— BEGIN PAGE —

- Origin: Colchester, England
- Genres: Indie pop
- Years active: 2012–2015
- Label: INC-JEN Records
- Members: Tom Knights Luke Vosper Isaac Vosper
- Past members: Josh Harrison

= The Mono Polys =

English indie pop band

The Mono Polys were an English indie pop band, formed in Colchester in 2012 by vocalist and guitarist Tom Knights and keyboardist Josh Harrison. The band was later expanded to include brothers Luke Vosper on bass and Isaac Vosper on drums. Knights and Harrison had previously been a member of Red Fentre, who had performed at a Sixth Form College battle of the bands competition at Colchester Arts Centre, and later changed their name to Broken Bottles.

The band were supported and managed by Mark Pearman, a TV Executive at Sky Sports whose daughter introduced Knights in early 2012. It was announced on the band's Facebook page on 11 January 2015 that founder Josh Harrison was leaving the band to "pursue other musical interests".

— END PAGE —
— BEGIN EXERCISE DATA —

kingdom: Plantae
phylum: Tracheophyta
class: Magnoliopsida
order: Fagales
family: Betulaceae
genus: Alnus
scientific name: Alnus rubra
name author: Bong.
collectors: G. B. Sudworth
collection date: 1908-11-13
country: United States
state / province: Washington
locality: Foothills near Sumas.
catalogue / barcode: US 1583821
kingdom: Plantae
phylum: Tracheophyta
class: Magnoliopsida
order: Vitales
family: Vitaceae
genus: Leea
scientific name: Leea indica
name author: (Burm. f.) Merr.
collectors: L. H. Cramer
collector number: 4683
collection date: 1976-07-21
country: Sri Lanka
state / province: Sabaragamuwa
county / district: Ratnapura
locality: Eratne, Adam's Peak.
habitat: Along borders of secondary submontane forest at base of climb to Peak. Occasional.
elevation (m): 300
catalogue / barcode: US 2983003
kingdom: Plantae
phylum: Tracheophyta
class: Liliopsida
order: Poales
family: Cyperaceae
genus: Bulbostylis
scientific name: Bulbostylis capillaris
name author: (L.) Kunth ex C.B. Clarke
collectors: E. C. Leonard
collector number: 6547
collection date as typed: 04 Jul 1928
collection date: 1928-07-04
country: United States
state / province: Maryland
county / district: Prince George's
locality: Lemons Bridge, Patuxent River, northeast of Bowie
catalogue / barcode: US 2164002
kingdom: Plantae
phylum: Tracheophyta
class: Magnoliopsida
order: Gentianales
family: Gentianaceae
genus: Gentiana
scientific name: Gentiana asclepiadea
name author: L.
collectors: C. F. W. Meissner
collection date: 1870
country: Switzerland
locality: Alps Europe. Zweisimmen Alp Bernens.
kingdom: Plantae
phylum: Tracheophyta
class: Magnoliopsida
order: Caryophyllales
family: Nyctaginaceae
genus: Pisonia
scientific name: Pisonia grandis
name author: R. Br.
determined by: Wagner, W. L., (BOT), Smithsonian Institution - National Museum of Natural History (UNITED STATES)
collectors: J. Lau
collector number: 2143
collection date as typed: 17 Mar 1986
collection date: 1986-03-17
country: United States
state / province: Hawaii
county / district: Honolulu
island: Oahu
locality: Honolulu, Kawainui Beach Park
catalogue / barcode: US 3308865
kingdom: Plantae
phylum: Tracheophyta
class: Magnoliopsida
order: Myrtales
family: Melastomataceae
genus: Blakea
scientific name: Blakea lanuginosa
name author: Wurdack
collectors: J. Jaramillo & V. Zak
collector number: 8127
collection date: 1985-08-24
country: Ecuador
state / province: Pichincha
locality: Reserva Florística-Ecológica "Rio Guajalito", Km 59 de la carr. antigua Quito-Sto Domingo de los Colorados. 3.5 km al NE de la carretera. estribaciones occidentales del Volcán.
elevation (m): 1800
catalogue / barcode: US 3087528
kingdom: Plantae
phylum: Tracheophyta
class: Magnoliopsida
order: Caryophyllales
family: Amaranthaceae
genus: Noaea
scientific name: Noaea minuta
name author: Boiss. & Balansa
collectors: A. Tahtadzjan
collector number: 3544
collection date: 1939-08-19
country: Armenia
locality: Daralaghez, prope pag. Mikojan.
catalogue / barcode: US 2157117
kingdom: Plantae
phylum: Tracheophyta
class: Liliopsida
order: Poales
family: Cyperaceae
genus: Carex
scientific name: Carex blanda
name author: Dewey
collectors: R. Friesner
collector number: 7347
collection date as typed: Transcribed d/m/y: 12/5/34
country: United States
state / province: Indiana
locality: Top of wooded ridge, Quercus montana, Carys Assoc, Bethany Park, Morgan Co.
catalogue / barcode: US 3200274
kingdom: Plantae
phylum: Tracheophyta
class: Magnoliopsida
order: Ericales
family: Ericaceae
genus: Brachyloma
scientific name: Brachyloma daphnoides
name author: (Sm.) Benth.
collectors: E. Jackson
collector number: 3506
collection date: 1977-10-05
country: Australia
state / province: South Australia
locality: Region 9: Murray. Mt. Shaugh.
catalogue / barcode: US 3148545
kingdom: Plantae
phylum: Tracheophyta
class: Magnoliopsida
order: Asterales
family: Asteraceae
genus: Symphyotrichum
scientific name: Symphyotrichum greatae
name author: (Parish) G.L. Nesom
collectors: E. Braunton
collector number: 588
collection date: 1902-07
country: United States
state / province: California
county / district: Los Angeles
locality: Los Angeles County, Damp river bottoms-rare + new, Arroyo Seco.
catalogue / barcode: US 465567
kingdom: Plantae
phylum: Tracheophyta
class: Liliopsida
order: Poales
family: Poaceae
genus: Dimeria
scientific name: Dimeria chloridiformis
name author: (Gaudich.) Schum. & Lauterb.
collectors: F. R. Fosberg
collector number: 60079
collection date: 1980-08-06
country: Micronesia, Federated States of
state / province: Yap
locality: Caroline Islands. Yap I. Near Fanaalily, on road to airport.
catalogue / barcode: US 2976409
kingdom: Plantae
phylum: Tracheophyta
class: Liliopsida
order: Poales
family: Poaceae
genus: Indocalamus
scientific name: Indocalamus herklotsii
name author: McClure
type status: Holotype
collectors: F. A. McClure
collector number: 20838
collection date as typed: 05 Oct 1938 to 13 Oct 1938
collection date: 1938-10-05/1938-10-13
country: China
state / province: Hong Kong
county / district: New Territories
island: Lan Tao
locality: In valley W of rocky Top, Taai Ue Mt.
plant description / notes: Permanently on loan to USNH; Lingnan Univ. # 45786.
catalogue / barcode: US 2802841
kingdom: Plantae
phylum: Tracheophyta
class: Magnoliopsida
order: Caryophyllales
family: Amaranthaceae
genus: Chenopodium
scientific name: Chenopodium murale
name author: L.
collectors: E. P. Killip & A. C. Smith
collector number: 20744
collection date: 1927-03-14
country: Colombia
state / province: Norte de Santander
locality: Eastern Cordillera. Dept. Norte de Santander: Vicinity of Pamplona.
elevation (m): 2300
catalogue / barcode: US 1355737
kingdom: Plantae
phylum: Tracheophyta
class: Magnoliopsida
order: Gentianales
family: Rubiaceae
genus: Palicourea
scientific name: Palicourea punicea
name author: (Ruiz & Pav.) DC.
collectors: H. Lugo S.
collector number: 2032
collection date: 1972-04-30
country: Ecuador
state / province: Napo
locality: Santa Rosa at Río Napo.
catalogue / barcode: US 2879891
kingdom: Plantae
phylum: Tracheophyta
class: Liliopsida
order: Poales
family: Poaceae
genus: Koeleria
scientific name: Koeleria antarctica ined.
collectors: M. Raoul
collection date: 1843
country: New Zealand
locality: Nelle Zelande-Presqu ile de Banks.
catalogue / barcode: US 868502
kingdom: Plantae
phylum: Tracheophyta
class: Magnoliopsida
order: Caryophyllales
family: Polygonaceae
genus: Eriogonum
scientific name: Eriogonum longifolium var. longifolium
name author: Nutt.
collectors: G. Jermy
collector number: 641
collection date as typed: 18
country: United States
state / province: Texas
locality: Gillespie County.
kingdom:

— END EXERCISE DATA —

PROBLEMS TO SOLVE:
1) Answer these questions from the text on The Mono Polys:
(a) Which record label is listed for the band?
(b) What does Isaac Vosper play in the band?
(c) On what date did the band's Facebook page announce that Josh Harrison was leaving?
2) Format the rows from the line with "collection date: 1927-03-14" through the last line of the rows as a numbered list, leaving out any blank lines.
The text and the rows come from unrelated sources.

ANSWERS:
1)
(a) INC-JEN Records
(b) Drums
(c) 11 January 2015

2)
1. collection date: 1927-03-14
2. country: Colombia
3. state / province: Norte de Santander
4. locality: Eastern Cordillera. Dept. Norte de Santander: Vicinity of Pamplona.
5. elevation (m): 2300
6. catalogue / barcode: US 1355737
7. kingdom: Plantae
8. phylum: Tracheophyta
9. class: Magnoliopsida
10. order: Gentianales
11. family: Rubiaceae
12. genus: Palicourea
13. scientific name: Palicourea punicea
14. name author: (Ruiz & Pav.) DC.
15. collectors: H. Lugo S.
16. collector number: 2032
17. collection date: 1972-04-30
18. country: Ecuador
19. state / province: Napo
20. locality: Santa Rosa at Río Napo.
21. catalogue / barcode: US 2879891
22. kingdom: Plantae
23. phylum: Tracheophyta
24. class: Liliopsida
25. order: Poales
26. family: Poaceae
27. genus: Koeleria
28. scientific name: Koeleria antarctica ined.
29. collectors: M. Raoul
30. collection date: 1843
31. country: New Zealand
32. locality: Nelle Zelande-Presqu ile de Banks.
33. catalogue / barcode: US 868502
34. kingdom: Plantae
35. phylum: Tracheophyta
36. class: Magnoliopsida
37. order: Caryophyllales
38. family: Polygonaceae
39. genus: Eriogonum
40. scientific name: Eriogonum longifolium var. longifolium
41. name author: Nutt.
42. collectors: G. Jermy
43. collector number: 641
44. collection date as typed: 18
45. country: United States
46. state / province: Texas
47. locality: Gillespie County.
48. kingdom:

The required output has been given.